▶ _Aim of the exercise_
Search each line of the data for the word "blog"; copy every line where it is found.

Saved data entries
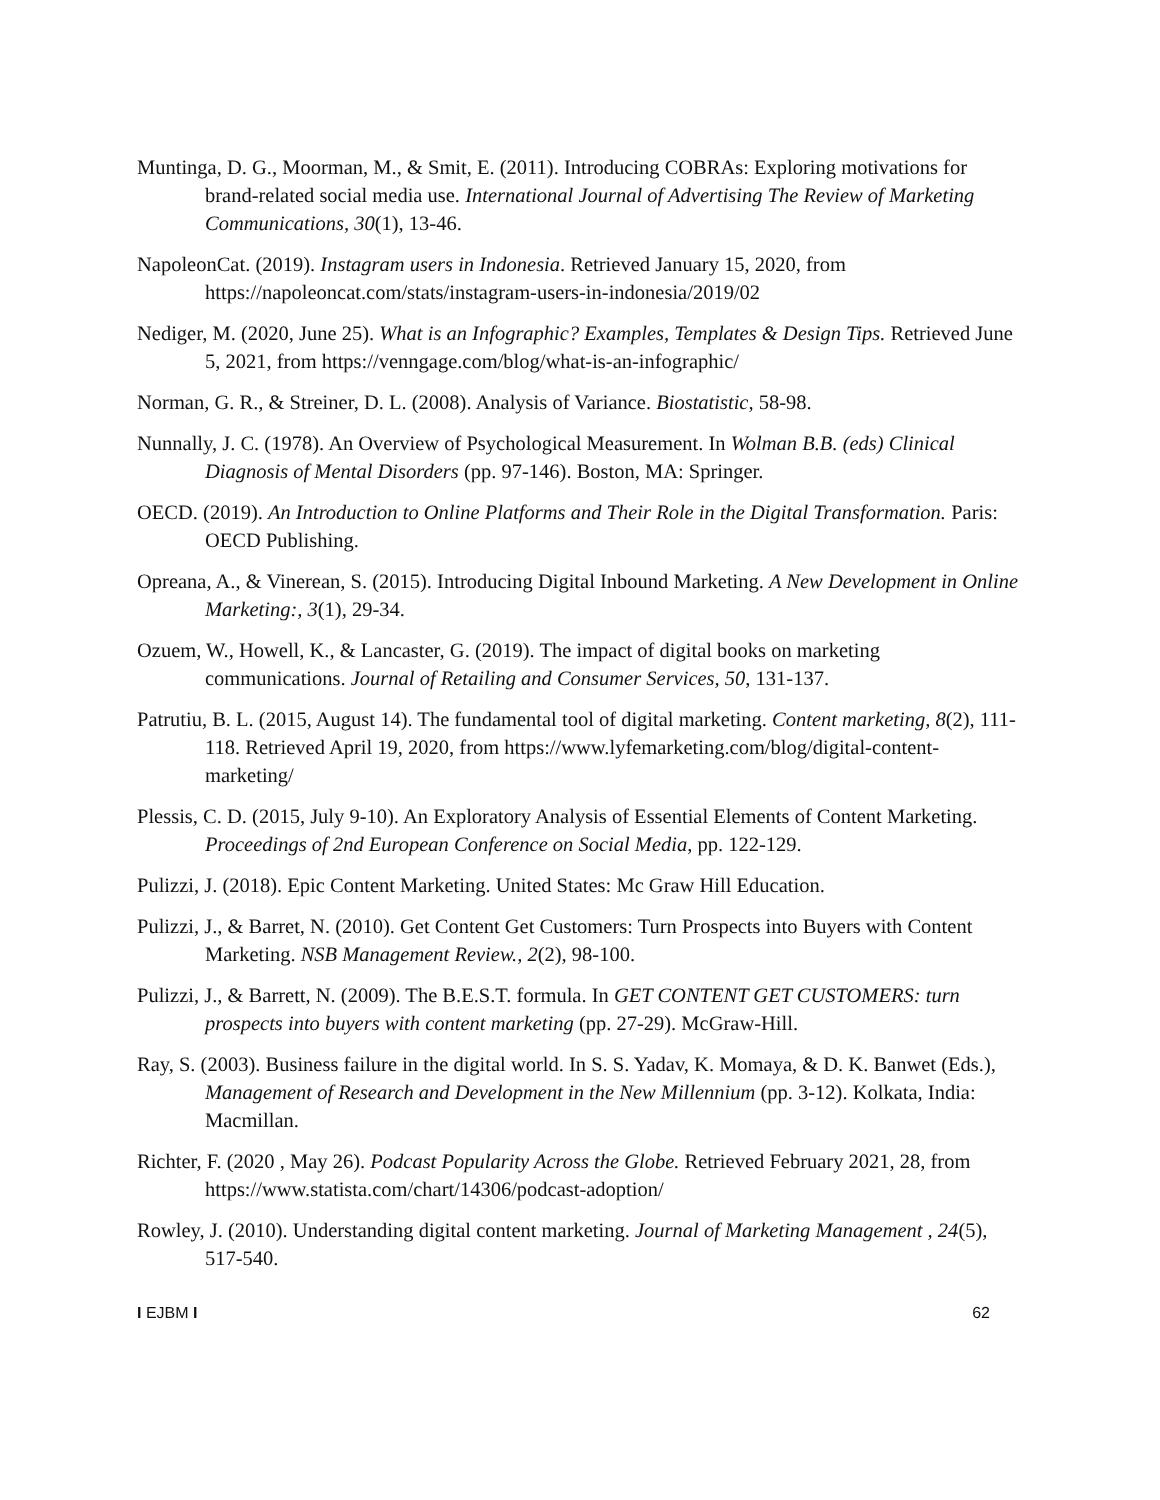Muntinga, D. G., Moorman, M., & Smit, E. (2011). Introducing COBRAs: Exploring motivations for brand-related social media use. International Journal of Advertising The Review of Marketing Communications, 30(1), 13-46.
NapoleonCat. (2019). Instagram users in Indonesia. Retrieved January 15, 2020, from https://napoleoncat.com/stats/instagram-users-in-indonesia/2019/02
Nediger, M. (2020, June 25). What is an Infographic? Examples, Templates & Design Tips. Retrieved June 5, 2021, from https://venngage.com/blog/what-is-an-infographic/
Norman, G. R., & Streiner, D. L. (2008). Analysis of Variance. Biostatistic, 58-98.
Nunnally, J. C. (1978). An Overview of Psychological Measurement. In Wolman B.B. (eds) Clinical Diagnosis of Mental Disorders (pp. 97-146). Boston, MA: Springer.
OECD. (2019). An Introduction to Online Platforms and Their Role in the Digital Transformation. Paris: OECD Publishing.
Opreana, A., & Vinerean, S. (2015). Introducing Digital Inbound Marketing. A New Development in Online Marketing:, 3(1), 29-34.
Ozuem, W., Howell, K., & Lancaster, G. (2019). The impact of digital books on marketing communications. Journal of Retailing and Consumer Services, 50, 131-137.
Patrutiu, B. L. (2015, August 14). The fundamental tool of digital marketing. Content marketing, 8(2), 111-118. Retrieved April 19, 2020, from https://www.lyfemarketing.com/blog/digital-content-marketing/
Plessis, C. D. (2015, July 9-10). An Exploratory Analysis of Essential Elements of Content Marketing. Proceedings of 2nd European Conference on Social Media, pp. 122-129.
Pulizzi, J. (2018). Epic Content Marketing. United States: Mc Graw Hill Education.
Pulizzi, J., & Barret, N. (2010). Get Content Get Customers: Turn Prospects into Buyers with Content Marketing. NSB Management Review., 2(2), 98-100.
Pulizzi, J., & Barrett, N. (2009). The B.E.S.T. formula. In GET CONTENT GET CUSTOMERS: turn prospects into buyers with content marketing (pp. 27-29). McGraw-Hill.
Ray, S. (2003). Business failure in the digital world. In S. S. Yadav, K. Momaya, & D. K. Banwet (Eds.), Management of Research and Development in the New Millennium (pp. 3-12). Kolkata, India: Macmillan.
Richter, F. (2020 , May 26). Podcast Popularity Across the Globe. Retrieved February 2021, 28, from https://www.statista.com/chart/14306/podcast-adoption/
Rowley, J. (2010). Understanding digital content marketing. Journal of Marketing Management , 24(5), 517-540.
I EJBM I 62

▶ _Answer section_
Nediger, M. (2020, June 25). What is an Infographic? Examples, Templates & Design Tips. Retrieved June 5, 2021, from https://venngage.com/blog/what-is-an-infographic/
Patrutiu, B. L. (2015, August 14). The fundamental tool of digital marketing. Content marketing, 8(2), 111-118. Retrieved April 19, 2020, from https://www.lyfemarketing.com/blog/digital-content-marketing/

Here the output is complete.